§ **À faire**
- a) Transcrivez le passage sur le calcul félicifique en commençant à « Entre 1776 et » et en terminant à « jugements moraux traditionnels. ».
- b) Répondez brièvement à ce qui suit d'après le passage sur le calcul félicifique, en reprenant les mêmes repères.
(i) Entre quelles années Bentham développe-t-il son calcul félicifique ?
(ii) Combien de critères permettent d'évaluer un plaisir ou une peine ?
(iii) Selon Bentham, qu'est-ce qui vaut mieux que l'arbitraire des jugements moraux traditionnels ?

§ **Passage à lire**
Élaboration du calcul « félicifique »
Entre 1776 et 1780, Bentham développe son fameux « calcul félicifique » (felicific calculus), tentative audacieuse de quantifier le bonheur. Sept critères permettent d’évaluer un plaisir ou une peine : intensité, durée, certitude, proximité, fécondité (capacité à engendrer d’autres plaisirs), pureté (absence de peines associées) et étendue (nombre de personnes affectées).
Cette arithmétique morale, souvent moquée pour son apparente naïveté, représente en réalité une tentative pionnière d’introduire la rigueur scientifique dans le domaine éthique. Bentham comprend les limites de son entreprise mais maintient qu’une approximation rationnelle vaut mieux que l’arbitraire des jugements moraux traditionnels.

§ **Données fournies**
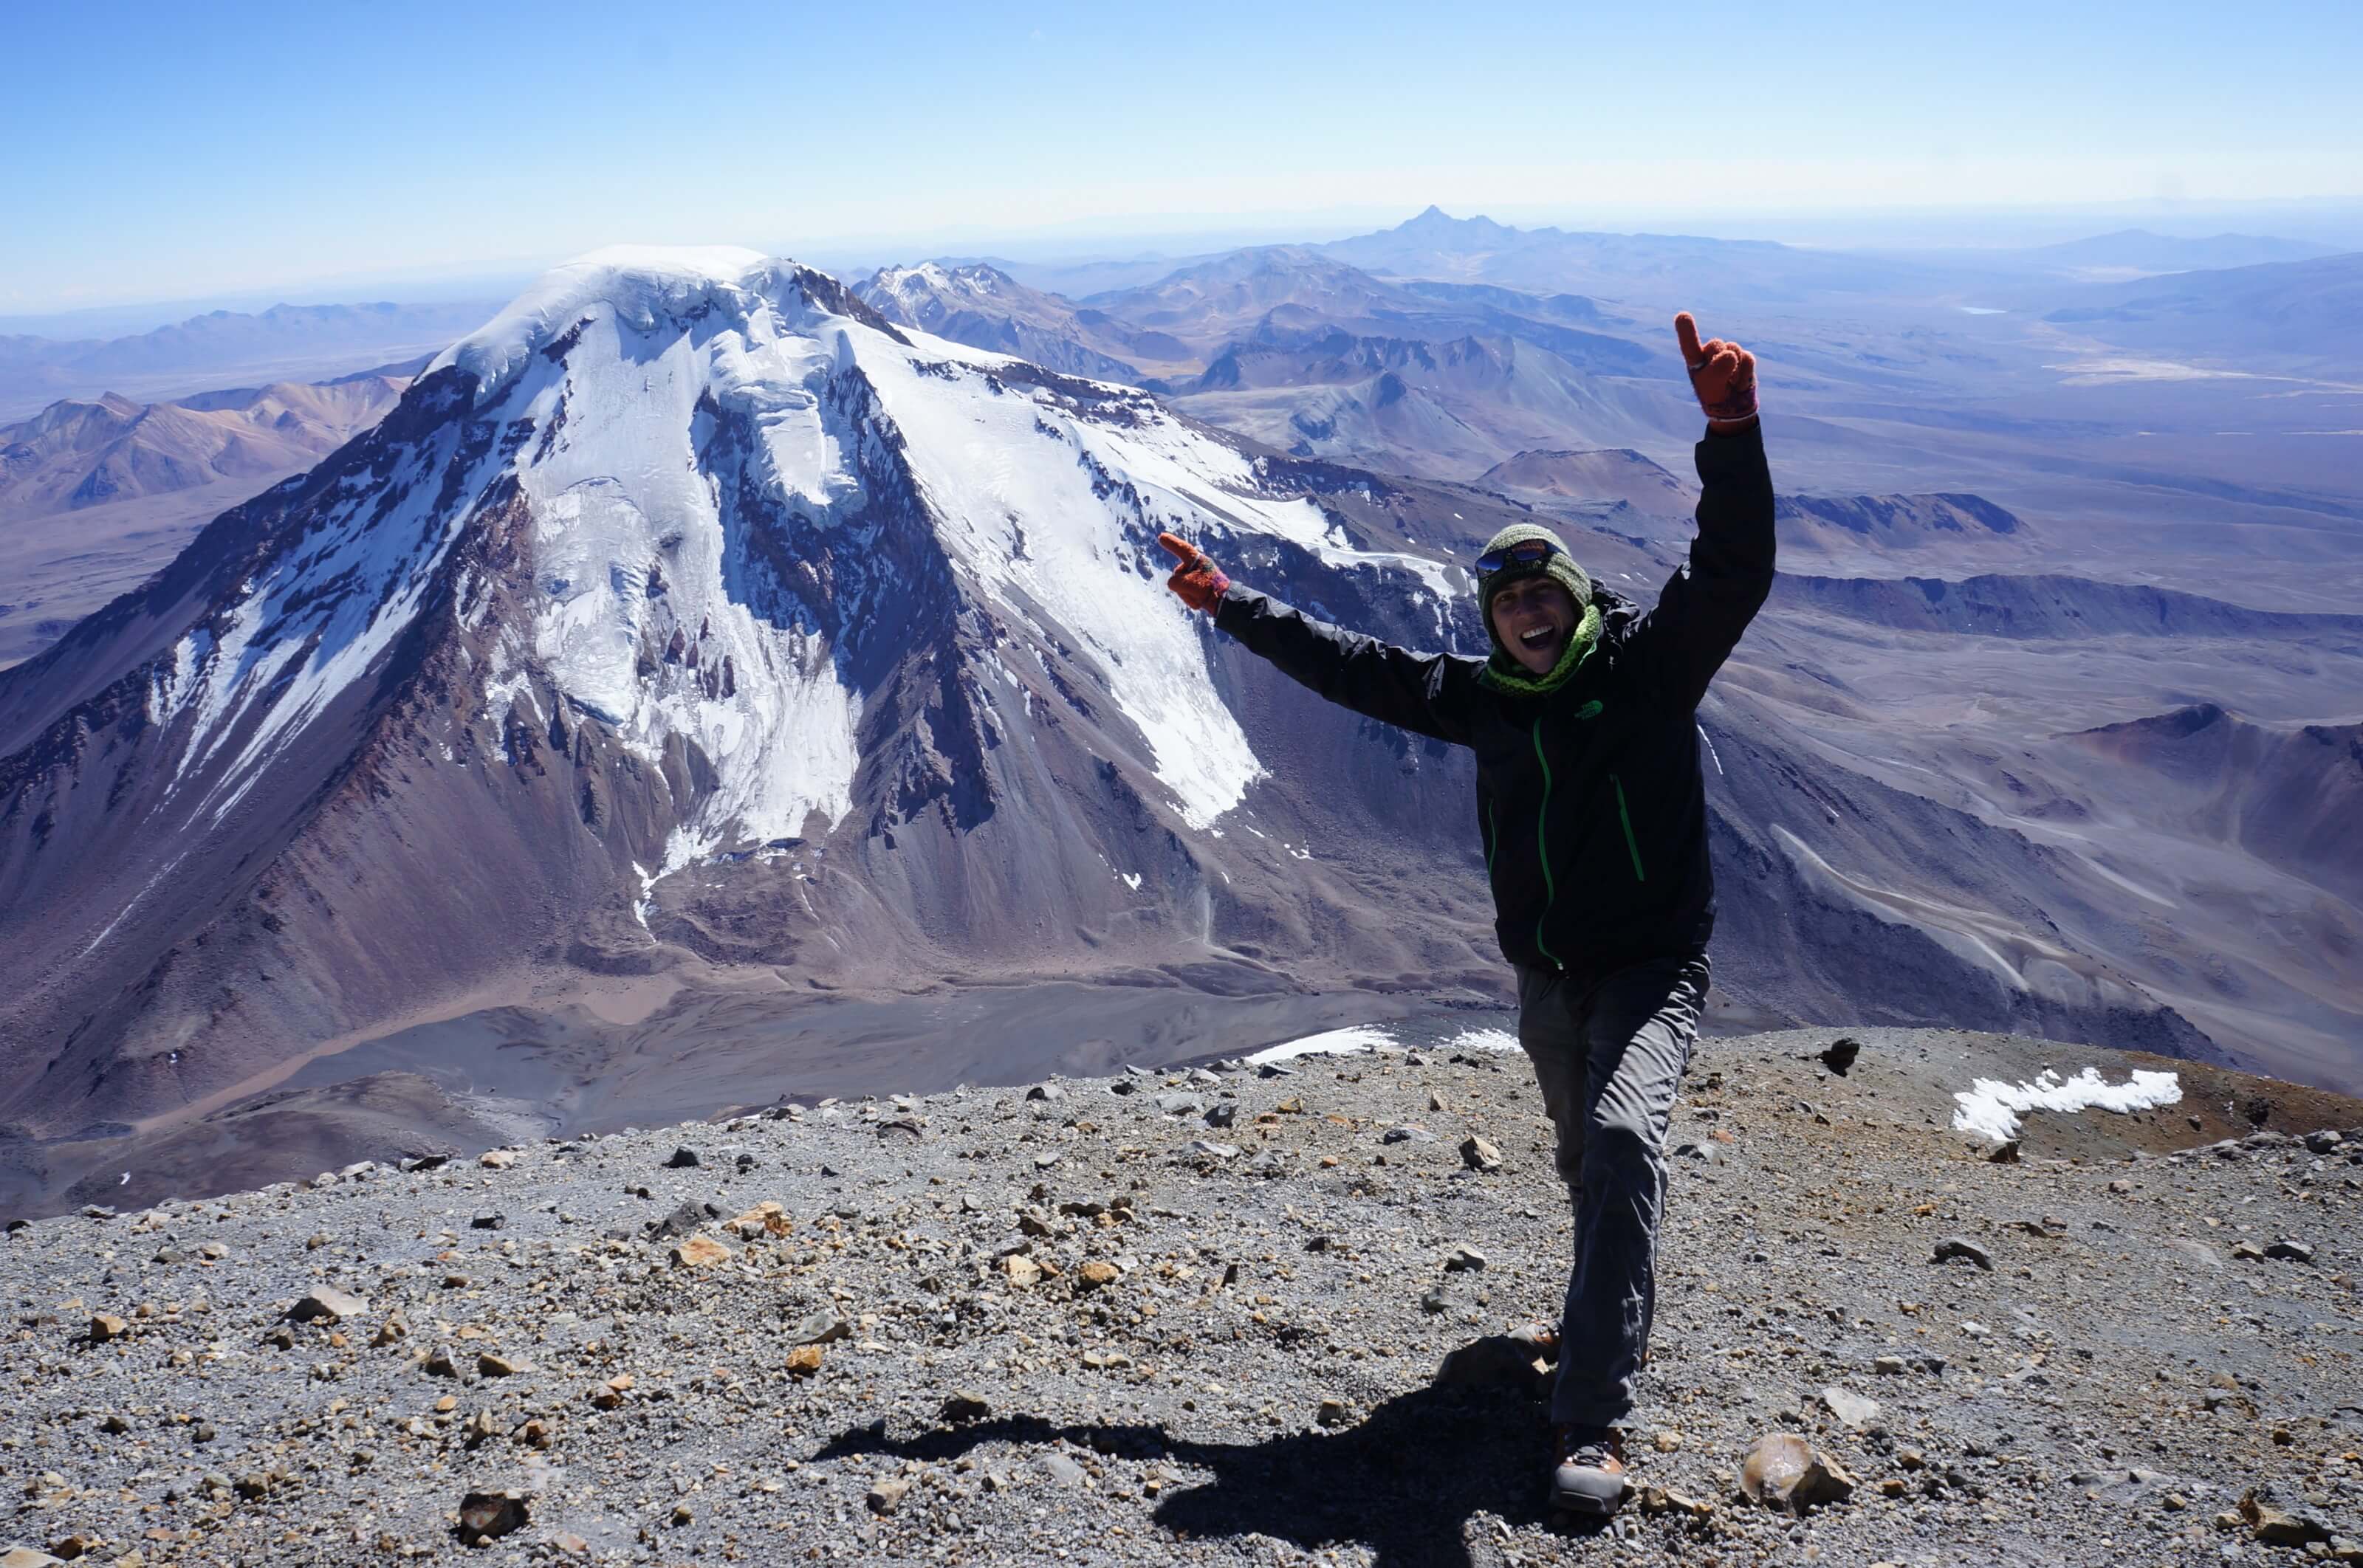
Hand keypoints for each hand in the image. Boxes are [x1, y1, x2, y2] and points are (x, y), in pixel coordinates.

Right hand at [1157, 531, 1229, 612]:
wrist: (1224, 603)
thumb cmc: (1208, 589)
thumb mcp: (1187, 583)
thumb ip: (1175, 582)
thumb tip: (1174, 585)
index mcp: (1197, 560)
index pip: (1182, 549)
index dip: (1172, 543)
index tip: (1161, 537)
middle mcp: (1196, 567)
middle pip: (1177, 574)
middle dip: (1182, 586)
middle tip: (1196, 590)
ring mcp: (1197, 578)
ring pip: (1180, 586)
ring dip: (1187, 595)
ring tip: (1199, 597)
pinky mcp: (1198, 589)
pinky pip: (1186, 594)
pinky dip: (1191, 600)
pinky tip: (1200, 602)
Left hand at [1674, 312, 1757, 431]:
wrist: (1734, 408)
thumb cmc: (1716, 397)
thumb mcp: (1712, 387)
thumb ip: (1718, 370)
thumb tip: (1730, 354)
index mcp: (1695, 360)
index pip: (1689, 345)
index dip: (1686, 331)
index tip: (1682, 315)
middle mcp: (1709, 353)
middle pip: (1716, 344)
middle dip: (1720, 361)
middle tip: (1720, 381)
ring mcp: (1728, 353)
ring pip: (1733, 349)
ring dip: (1735, 371)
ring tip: (1731, 383)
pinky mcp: (1743, 358)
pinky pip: (1747, 358)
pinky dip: (1745, 374)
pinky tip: (1740, 382)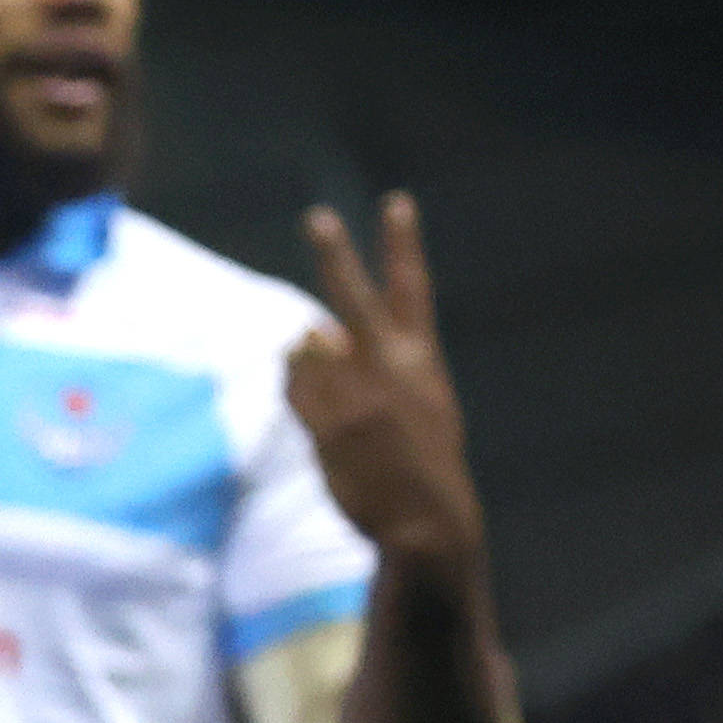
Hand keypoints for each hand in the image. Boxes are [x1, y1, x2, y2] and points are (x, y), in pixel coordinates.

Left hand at [288, 195, 487, 571]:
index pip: (413, 289)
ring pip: (308, 350)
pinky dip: (297, 388)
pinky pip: (295, 388)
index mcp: (423, 360)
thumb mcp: (423, 403)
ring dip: (308, 362)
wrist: (428, 520)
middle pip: (356, 299)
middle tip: (318, 217)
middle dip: (337, 255)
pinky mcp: (329, 426)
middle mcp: (390, 370)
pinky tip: (316, 406)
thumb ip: (379, 364)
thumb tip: (313, 335)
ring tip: (339, 397)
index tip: (396, 201)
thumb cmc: (425, 462)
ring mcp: (357, 396)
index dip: (402, 244)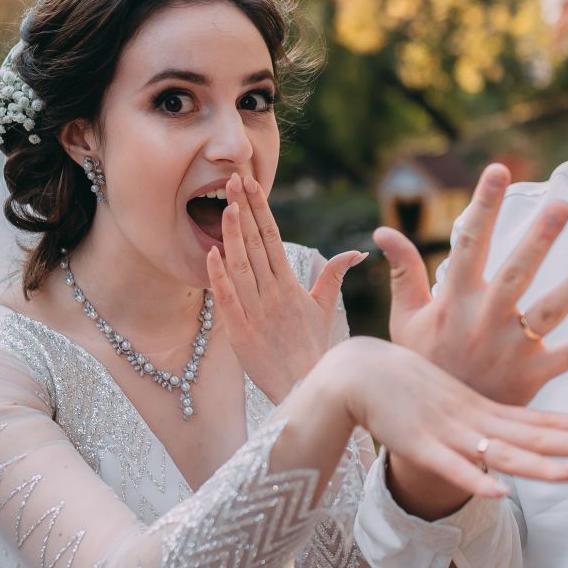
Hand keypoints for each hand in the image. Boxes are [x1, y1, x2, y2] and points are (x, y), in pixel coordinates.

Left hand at [206, 174, 364, 403]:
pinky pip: (229, 299)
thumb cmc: (315, 349)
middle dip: (243, 209)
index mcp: (292, 285)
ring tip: (223, 205)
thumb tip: (355, 251)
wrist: (307, 388)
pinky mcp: (241, 333)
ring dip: (232, 235)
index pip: (273, 237)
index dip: (260, 209)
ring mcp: (257, 313)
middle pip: (256, 244)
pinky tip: (212, 253)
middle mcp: (275, 294)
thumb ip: (334, 276)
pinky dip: (220, 277)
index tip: (250, 184)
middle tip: (231, 179)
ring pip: (241, 267)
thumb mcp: (326, 309)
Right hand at [322, 338, 567, 499]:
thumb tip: (499, 442)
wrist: (357, 371)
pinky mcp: (418, 444)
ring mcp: (449, 433)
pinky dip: (475, 479)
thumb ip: (475, 416)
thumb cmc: (403, 384)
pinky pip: (452, 468)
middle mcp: (475, 419)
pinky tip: (500, 491)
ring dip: (538, 465)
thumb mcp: (449, 399)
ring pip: (501, 454)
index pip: (542, 421)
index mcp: (484, 409)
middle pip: (533, 436)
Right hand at [374, 163, 567, 405]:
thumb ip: (404, 273)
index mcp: (454, 301)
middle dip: (538, 239)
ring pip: (548, 311)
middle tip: (562, 205)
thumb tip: (382, 231)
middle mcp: (484, 321)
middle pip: (516, 274)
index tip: (498, 170)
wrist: (433, 433)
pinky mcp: (532, 376)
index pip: (469, 243)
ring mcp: (510, 349)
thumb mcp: (407, 319)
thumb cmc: (423, 363)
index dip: (484, 206)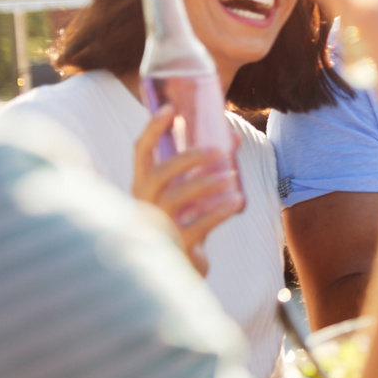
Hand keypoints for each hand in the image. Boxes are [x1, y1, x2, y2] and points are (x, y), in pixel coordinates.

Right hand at [132, 104, 241, 274]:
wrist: (184, 270)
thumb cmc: (186, 224)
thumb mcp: (194, 194)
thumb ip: (207, 169)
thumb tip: (231, 137)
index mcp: (144, 186)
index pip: (141, 152)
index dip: (153, 129)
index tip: (171, 107)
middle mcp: (143, 204)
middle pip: (157, 173)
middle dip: (187, 158)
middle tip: (218, 150)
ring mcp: (156, 227)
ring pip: (174, 197)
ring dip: (205, 183)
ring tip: (232, 177)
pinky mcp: (175, 248)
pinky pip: (196, 225)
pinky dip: (218, 211)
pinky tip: (237, 201)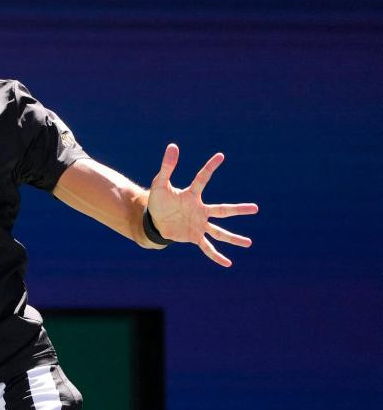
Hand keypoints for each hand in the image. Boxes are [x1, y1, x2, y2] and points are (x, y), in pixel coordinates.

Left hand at [147, 143, 258, 266]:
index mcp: (192, 196)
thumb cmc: (159, 201)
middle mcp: (200, 210)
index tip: (221, 156)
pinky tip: (227, 263)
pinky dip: (216, 255)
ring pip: (219, 232)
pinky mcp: (193, 236)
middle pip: (222, 210)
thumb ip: (167, 167)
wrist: (153, 220)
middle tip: (256, 208)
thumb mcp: (160, 183)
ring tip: (249, 243)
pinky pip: (207, 247)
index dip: (209, 168)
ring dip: (233, 238)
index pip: (202, 179)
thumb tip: (173, 146)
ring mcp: (198, 224)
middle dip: (238, 209)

§ **Résultats par tâche**
- a)
Entre 1776 et 1780, Bentham développe son fameux « calcul félicifique » (felicific calculus), tentative audacieuse de quantifier le bonheur. Sept critères permettent d’évaluer un plaisir ou une peine : intensité, durée, certitude, proximité, fécondité (capacité à engendrer d’autres plaisirs), pureté (absence de peines associées) et étendue (nombre de personnes affectées).
Cette arithmétique morale, souvent moquée pour son apparente naïveté, représente en réalité une tentative pionnière d’introduire la rigueur scientifique dans le domaine éthique. Bentham comprend les limites de son entreprise mais maintient qu’une approximation rationnelle vaut mieux que l’arbitraire des jugements moraux traditionnels.

- b)
(i) Entre 1776 et 1780.
(ii) Sept critères.
(iii) Une approximation rationnelle.